Need to vent, badly.

I still wouldn't rule out BP disorder. Everything you've described thus far fits him to the T with being BP. But getting to the bottom of that would be near impossible if he does not think he has a problem.
 
I had an issue similar to this, but no where near as extreme. I found it beneficial to talk to my school consouler so I could vent and get a professionals opinion.

Personally, I think that was one of the best decisions I've ever made. Even if you don't think it's affecting you too badly now (like not becoming a drunkard) it could have some repercussions in the future.
 
Talk to consoulers. It might cause social sevices to get involved which might be too extreme...
And next time he tells you to come beat him up, say, "I don't need to, but if you keep it up, the cops sure will."
 
as I see it, you have three options...

you either ignore your dad, perhaps seek counselling for yourself and build a life for yourself, in know knowledge that one day you'll leave it all behind you...

or, you try to talk it out with your dad and let him know how shit he makes you feel, ask him why he's such a bastard.

or, you take the same track as him.
next time he calls you a pussy say "why don't you walk up to me and say that?"
 
Home life has gotten rough lately, very rough. As most of you know, I've been interested in firefighting and storm chasing for quite sometime and it's stuff I rely on to get away. Not to mention computers, all are hobbies I enjoy greatly.

My dad attacks the things I do and makes fun of me because of it

"why don't you come beat me up? you don't have any balls you f*****g c**t!"

you'd think that was a quote from a douchebag at school, but that came out of my "fathers" mouth 10 minutes ago.


Arguments like these first occurred with my 28 year old brother and scarred him greatly because of it, he fell into drinking heavily and is now recovering which I'm very proud of him for it.

I'm certainly not going to fall into problems like that, but I really need help here guys. This sounds cheezy but I don't give a shit, this is really bothering me and I just want to hear from guys I associate with. I've never been spoken to like this before, let alone from my own damn father. The relationship is too damaged to fix, I'm not willing to fix it, it's that simple. At this point I just feel like he's a guy I live with and that's it..

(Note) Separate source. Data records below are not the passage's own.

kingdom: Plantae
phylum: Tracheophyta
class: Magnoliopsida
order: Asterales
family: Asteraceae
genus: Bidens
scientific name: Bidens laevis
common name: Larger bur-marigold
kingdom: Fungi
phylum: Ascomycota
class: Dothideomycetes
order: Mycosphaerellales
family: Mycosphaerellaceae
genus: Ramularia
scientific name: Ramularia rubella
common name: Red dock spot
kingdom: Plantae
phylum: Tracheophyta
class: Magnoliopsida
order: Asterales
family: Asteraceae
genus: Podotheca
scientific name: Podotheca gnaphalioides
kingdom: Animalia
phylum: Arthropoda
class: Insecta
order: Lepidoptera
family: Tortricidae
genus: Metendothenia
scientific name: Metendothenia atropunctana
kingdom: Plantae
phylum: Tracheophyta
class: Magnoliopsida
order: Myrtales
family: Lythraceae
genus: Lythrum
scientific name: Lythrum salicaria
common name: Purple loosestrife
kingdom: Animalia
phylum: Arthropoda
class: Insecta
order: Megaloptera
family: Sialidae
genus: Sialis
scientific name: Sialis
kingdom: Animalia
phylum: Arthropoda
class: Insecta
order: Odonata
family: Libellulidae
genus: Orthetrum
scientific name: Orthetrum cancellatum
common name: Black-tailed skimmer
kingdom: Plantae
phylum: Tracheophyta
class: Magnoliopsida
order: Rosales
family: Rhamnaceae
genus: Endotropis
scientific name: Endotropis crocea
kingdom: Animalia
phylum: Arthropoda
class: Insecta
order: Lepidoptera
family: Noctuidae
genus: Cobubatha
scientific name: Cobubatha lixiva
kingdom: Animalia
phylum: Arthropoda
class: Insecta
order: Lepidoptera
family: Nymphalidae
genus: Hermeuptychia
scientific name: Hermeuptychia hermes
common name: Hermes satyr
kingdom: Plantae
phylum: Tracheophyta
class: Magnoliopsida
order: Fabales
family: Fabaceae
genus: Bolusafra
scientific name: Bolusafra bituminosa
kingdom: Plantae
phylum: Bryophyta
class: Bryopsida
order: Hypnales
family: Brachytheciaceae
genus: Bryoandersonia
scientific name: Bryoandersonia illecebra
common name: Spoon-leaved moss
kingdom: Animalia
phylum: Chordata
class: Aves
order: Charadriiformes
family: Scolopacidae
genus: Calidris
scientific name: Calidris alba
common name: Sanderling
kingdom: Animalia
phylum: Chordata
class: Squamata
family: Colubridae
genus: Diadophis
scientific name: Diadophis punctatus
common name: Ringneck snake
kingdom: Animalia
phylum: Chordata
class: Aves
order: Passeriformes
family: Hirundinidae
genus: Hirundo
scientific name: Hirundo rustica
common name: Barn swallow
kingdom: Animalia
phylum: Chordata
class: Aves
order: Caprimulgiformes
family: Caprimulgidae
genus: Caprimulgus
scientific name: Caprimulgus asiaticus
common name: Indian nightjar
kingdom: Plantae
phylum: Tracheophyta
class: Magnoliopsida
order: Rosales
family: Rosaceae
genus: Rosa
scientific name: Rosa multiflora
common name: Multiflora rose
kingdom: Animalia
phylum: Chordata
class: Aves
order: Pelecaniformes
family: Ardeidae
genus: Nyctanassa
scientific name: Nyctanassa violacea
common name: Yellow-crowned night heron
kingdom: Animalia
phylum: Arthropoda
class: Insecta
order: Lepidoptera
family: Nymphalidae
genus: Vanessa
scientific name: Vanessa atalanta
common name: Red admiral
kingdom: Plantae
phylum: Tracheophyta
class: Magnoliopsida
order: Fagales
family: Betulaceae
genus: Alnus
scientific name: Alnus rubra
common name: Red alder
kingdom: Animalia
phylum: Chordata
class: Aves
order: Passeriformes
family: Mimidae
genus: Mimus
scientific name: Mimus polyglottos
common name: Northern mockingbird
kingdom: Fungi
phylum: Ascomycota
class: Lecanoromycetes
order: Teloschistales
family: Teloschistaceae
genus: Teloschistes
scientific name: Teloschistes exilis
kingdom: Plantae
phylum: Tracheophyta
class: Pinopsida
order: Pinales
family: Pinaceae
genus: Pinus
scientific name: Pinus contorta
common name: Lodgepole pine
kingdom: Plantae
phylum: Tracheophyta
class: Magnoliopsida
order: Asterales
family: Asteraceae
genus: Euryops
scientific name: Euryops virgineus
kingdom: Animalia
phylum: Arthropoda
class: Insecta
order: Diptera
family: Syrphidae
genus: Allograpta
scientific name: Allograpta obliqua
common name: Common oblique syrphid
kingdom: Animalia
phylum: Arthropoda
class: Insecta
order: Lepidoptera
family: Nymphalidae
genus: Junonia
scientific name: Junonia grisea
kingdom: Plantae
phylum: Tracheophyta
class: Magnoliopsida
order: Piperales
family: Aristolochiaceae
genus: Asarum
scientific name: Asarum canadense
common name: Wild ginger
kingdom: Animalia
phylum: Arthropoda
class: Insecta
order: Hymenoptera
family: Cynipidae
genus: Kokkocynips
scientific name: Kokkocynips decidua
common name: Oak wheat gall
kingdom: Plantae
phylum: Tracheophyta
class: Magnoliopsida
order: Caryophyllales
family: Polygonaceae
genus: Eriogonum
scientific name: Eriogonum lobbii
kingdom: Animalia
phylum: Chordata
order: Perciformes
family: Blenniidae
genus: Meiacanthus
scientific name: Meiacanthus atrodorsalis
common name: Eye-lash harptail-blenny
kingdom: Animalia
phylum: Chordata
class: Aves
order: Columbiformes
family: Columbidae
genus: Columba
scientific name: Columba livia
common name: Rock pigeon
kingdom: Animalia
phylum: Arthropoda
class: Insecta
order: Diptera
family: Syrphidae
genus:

If it's any consolation me and my dad don't have a relationship anymore. I love him and wish him well but his views, standards and the way he used to talk to us was appalling. He treats my friends better than his own blood! I feel sorry for my mum because she's the only one there that has to put up with it. But they're getting old now and even though she knows how we all feel she knows where there for her.

The best thing is not to rise to it. I could've years ago but it would've been a lot worse. Some of the things he would say and do just weren't right coming from whats supposed to be my dad. I'm 33 now, live with my girlfriend and kids and don't have to be under 'his' roof any more. Just carry on with your life and enjoy the family and friends that you do get on with. Try and move out of you can. It'll be the best thing thats happened.
 
Does he treat your mother this way as well?

Like a doormat?

Yes.

He's a chauvinist!

'The woman has her place' and all that b**locks! When we were kids he ate first and we had what he didn't want and his scraps! When he was away it was great. Mum, my sister and my brothers had fun. Dad came back and we had to tread on egg shells for fear of getting a beating for something trivial. I wouldn't wish my younger life on anyone else!
 
Like a doormat?

Yes.

He's a chauvinist!

'The woman has her place' and all that b**locks! When we were kids he ate first and we had what he didn't want and his scraps! When he was away it was great. Mum, my sister and my brothers had fun. Dad came back and we had to tread on egg shells for fear of getting a beating for something trivial. I wouldn't wish my younger life on anyone else!
OMG, that's terrible.

Bullzi, are you the only child still living at home? Pack your bags and get an apartment if you can afford it. He will probably realize pretty quick he wants you back in his life.
 
Seriously Bullzi, take the advice already on here and see what you can do about alternative living.
Well, if he is gonna help pay for your college, don't move out. If he isn't, move out so you can claim yourself as a dependant and get more help from gov. and schools in paying for schools. Otherwise, they base it on parents income and then you are screwed. If you make any money, it's hard to get money for college cause they assume your parents can pay 40k a year.